One such policy tool is currently being discussed as part of the Environment Bill. Members of the Bill Committee are due over the coming days to consider clauses 95 to 99 of the Bill, which propose the creation of Local Nature Recovery Strategies (LNRSs). As currently set out in the Bill, each local authority would be required to prepare a LNRS containing a statement of biodiversity priorities for their area and a habitat map, identifying protected sites and other areas that could make a contribution towards achieving the stated biodiversity priorities.
LNRSs have the potential to become the mechanism that drives forward nature’s recovery on the ground, bringing together different policies and mechanisms and enabling local knowledge, expertise, and community views to deliver habitat protection, restoration and creation and across England. However, as currently drafted, LNRS is a policy tool with blunt edges.
In the current draft of the Environment Bill, LNRSs are isolated documents. There is no requirement on authorities responsible for LNRSs to link each strategy to the England-wide biodiversity targets set by the Bill, or to include within them consideration of biodiversity gains and losses arising from local planning decisions and land management practices. More seriously still, the duty to apply LNRSs in crucial decisions such as planning and spending is extremely weak. There is simply a duty to “have regard” to LNRSs in making environmental action plans, but no duty to apply them in critical day-to-day decisions for nature. This disconnection, combined with the resource constraints all local authorities are currently grappling with, could turn LNRSs into paper dragons – forged from the flimsiest of materials, untethered from national goals for biodiversity and floating ineffectually above the decisions that will destroy or make habitats on the ground.

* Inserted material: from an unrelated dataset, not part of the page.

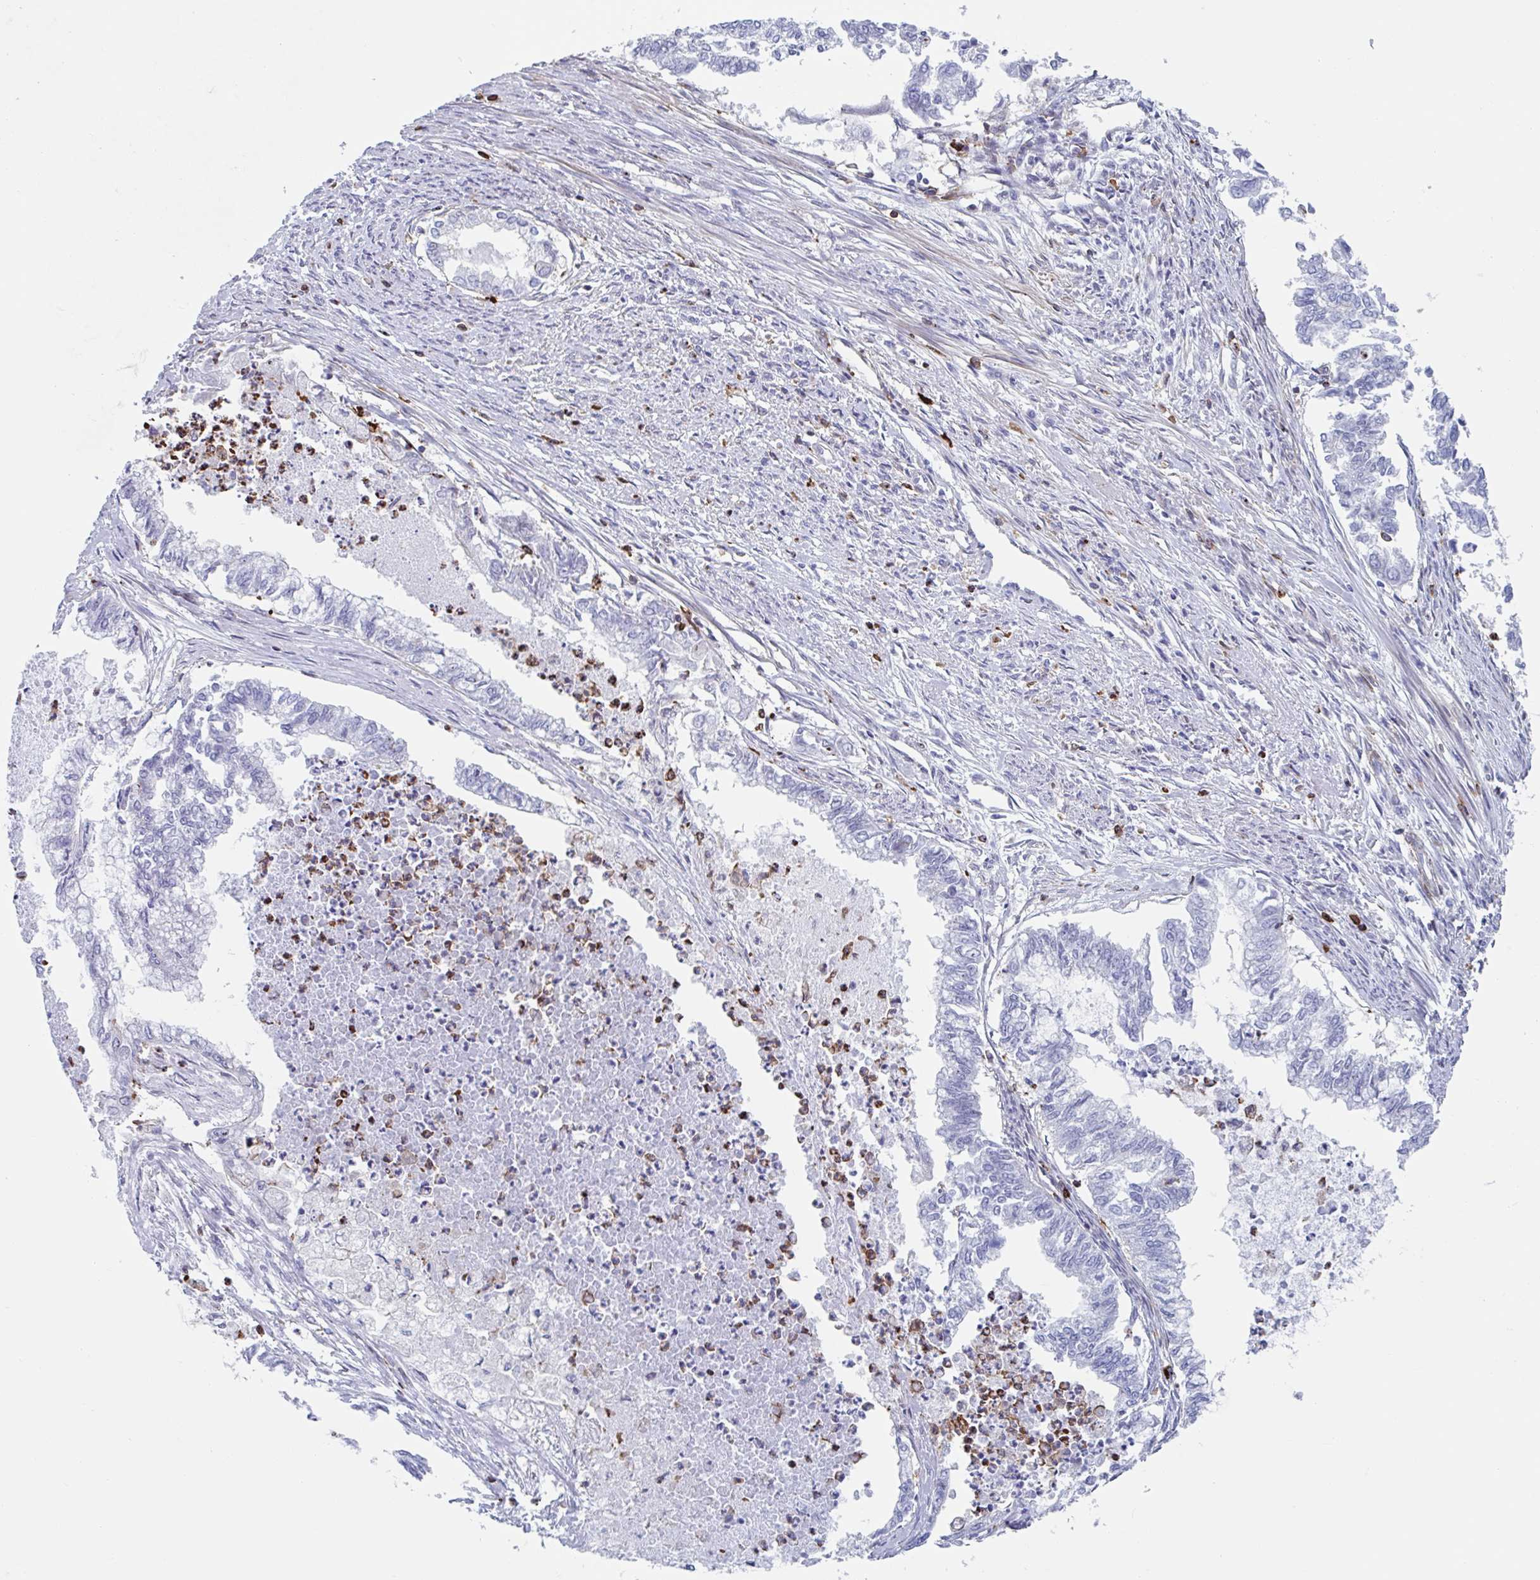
{"staining": {"intensity": "negative", "quantity": "none", "location": "none"}, "tissue": "endometrial cancer", "cell_type": "Tumor cells", "image_type": "cancer", "snomed": [{"axis": "morphology", "description": "Adenocarcinoma, NOS"}, {"axis": "topography", "description": "Endometrium"}], "caption": "High magnification brightfield microscopy of endometrial adenocarcinoma stained with DAB (brown) and counterstained with hematoxylin (blue): tumor cells show no significant expression.", "gene": "EFHD1", "patient": {"sex": "female", "age": 79}}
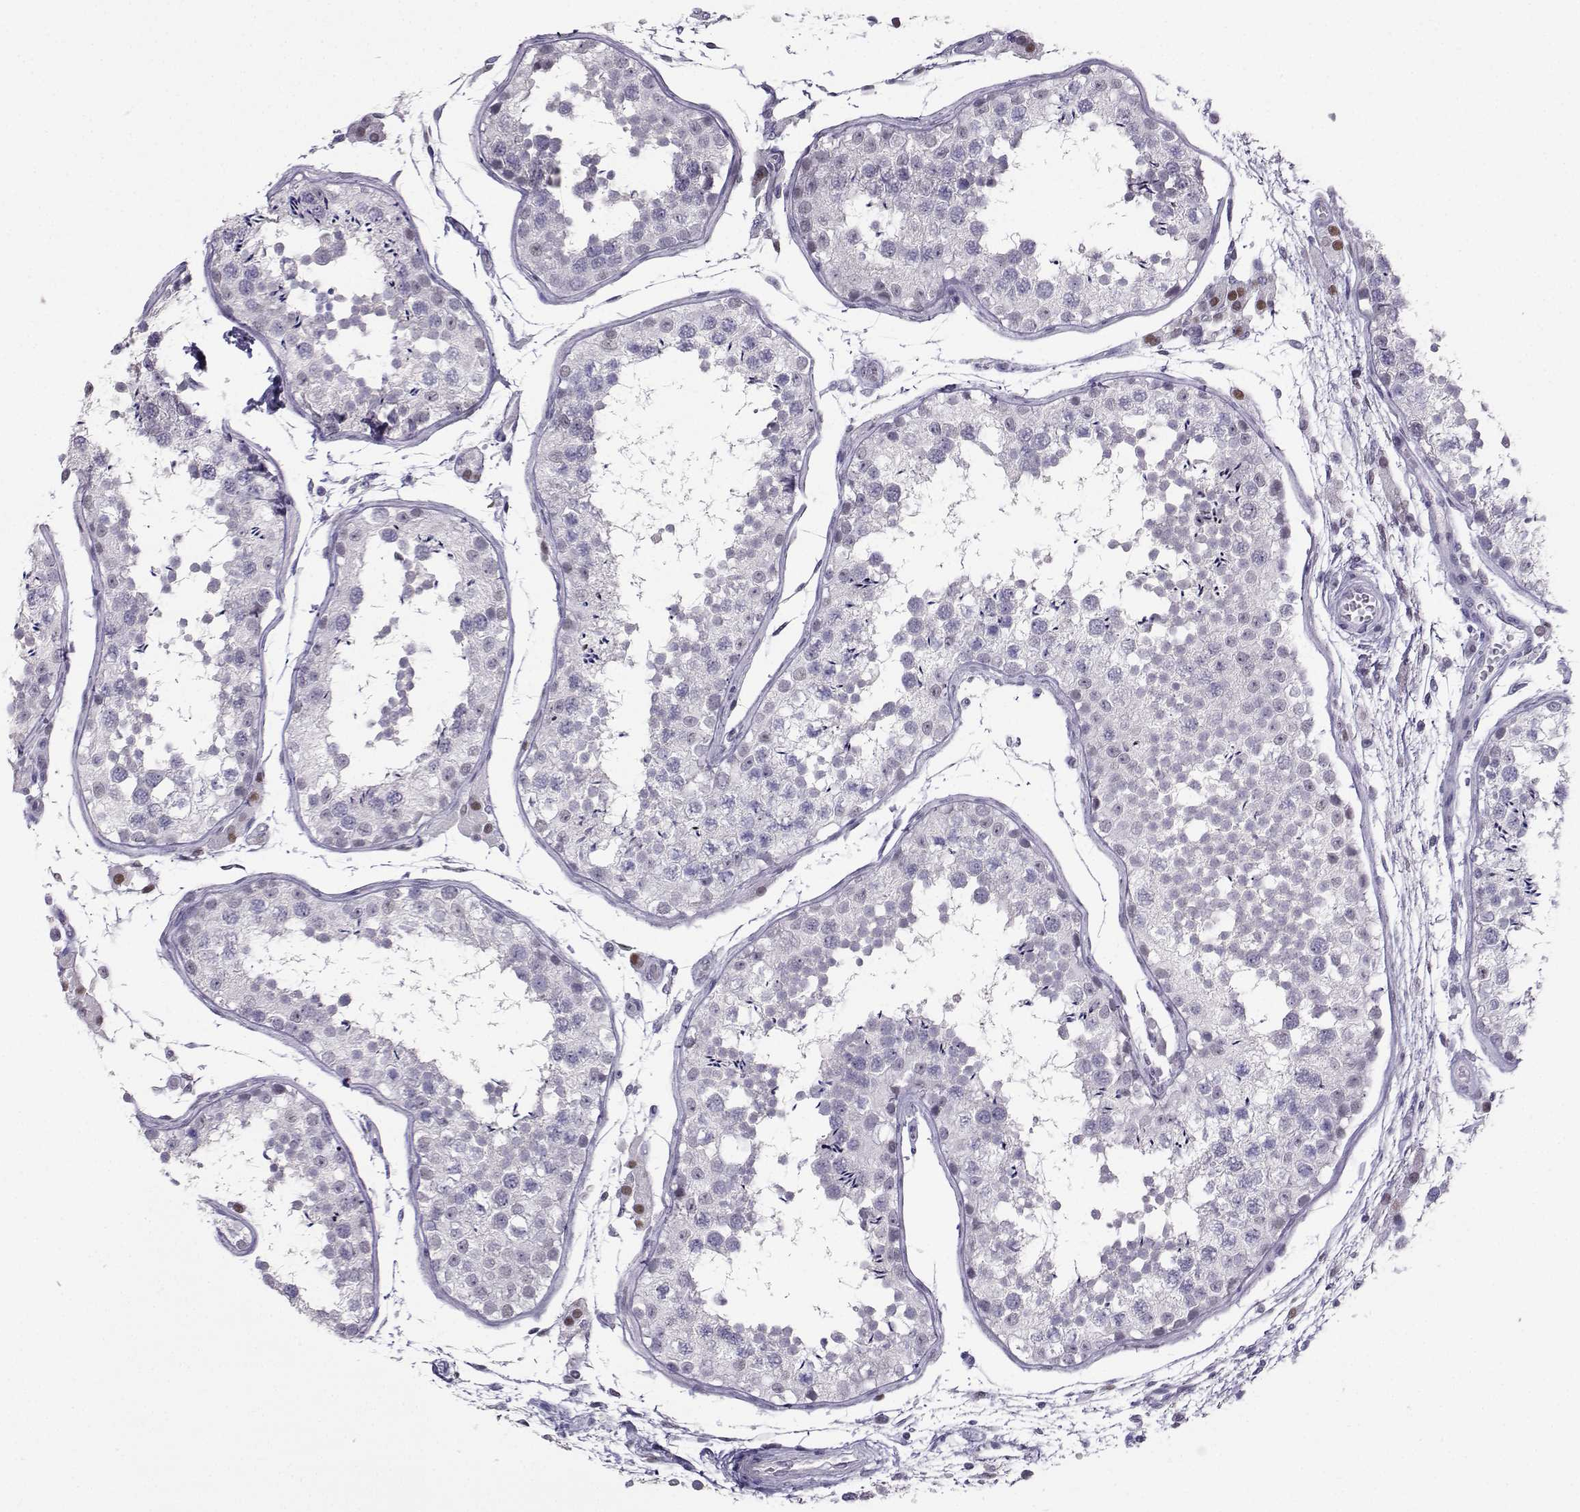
{"staining": {"intensity": "negative", "quantity": "none", "location": "none"}, "tissue": "testis", "cell_type": "Cells in seminiferous ducts", "image_type": "normal", "snomed": [{"axis": "morphology", "description": "Normal tissue, NOS"}, {"axis": "topography", "description": "Testis"}], "caption": "Human testis stained for a protein using immunohistochemistry demonstrates no positivity in cells in seminiferous ducts.", "gene": "TEDC2", "patient": {"sex": "male", "age": 29}}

Amendments proposed this week by members of the Environment Bill Committee are designed to anchor and give substance to LNRSs, to ensure they deliver tangible outcomes for nature. Amendment 143 to 145 would require each LNRS to include a statement of how it will contribute to the delivery of national biodiversity targets, and to describe how local biodiversity net gains (delivered through planning decisions) and land management changes (including those from the new Environmental Land Management system) will be directed by the strategy to further biodiversity, in a way that builds an ecologically coherent network of sites.
These amendments would equip LNRSs to co-ordinate the protection, restoration and creation of bigger, better, and more joined-up habitats across the areas they cover, aligning this work to contribute towards national biodiversity targets. Link and Greener UK will continue to press the Government to accept these amendments throughout the remaining stages of the Bill – we hope that Ministers will decide to accept the changes and render LNRSs fit for the purpose they were created for.
Further measures, beyond the Environment Bill, could do even more to bolster LNRSs and their impact. Link has called for a new £43 million fund to improve local authority access to ecological expertise. This would give every authority access to in-house ecologists and environmental planners, ensuring that LNRSs benefit from high quality professional input and analysis.
The Planning White Paper could also play a pivotal role. The current White Paper needs a range of changes to ensure new development protects and enhances nature– and these changes should include giving LNRSs direct application in the planning system. LNRSs are required to identify sites important for biodiversity, but this identification currently confers no protection on chosen sites. The White Paper is an opportunity to tackle this futility. By giving LNRSs priorities and designations weight in the creation of local development plans and in development decisions, LNRSs can go beyond merely pointing out crucial spots for nature and start intervening to protect and restore them. LNRSs could become the tangible green counterpart to local plans - just as local plans change the areas they cover, LNRSs should help integrate different policies and target action to transform areas with new connected spaces for nature. Just as local plans are drawn up to meet housing needs, so too should local strategies meet the needs of nature.
LNRSs could be paper dragons, theoretical exercises doomed to gather dust on council shelves - or they could become an essential tool in delivering biodiversity targets, guiding the development of a Nature Recovery Network that builds a redoubt for England’s nature to recover in and to expand from. Choices made in Westminster over the coming months will determine how sharp a policy tool LNRSs will be - and indicate whether the political will is there not just to talk a good talk on nature, but to put in place the effective measures needed to actually recover it.
Matt Browne is Advocacy Lead at Wildlife and Countryside Link
The opinions expressed in this blog are the author's and not necessarily those of the wider Link membership.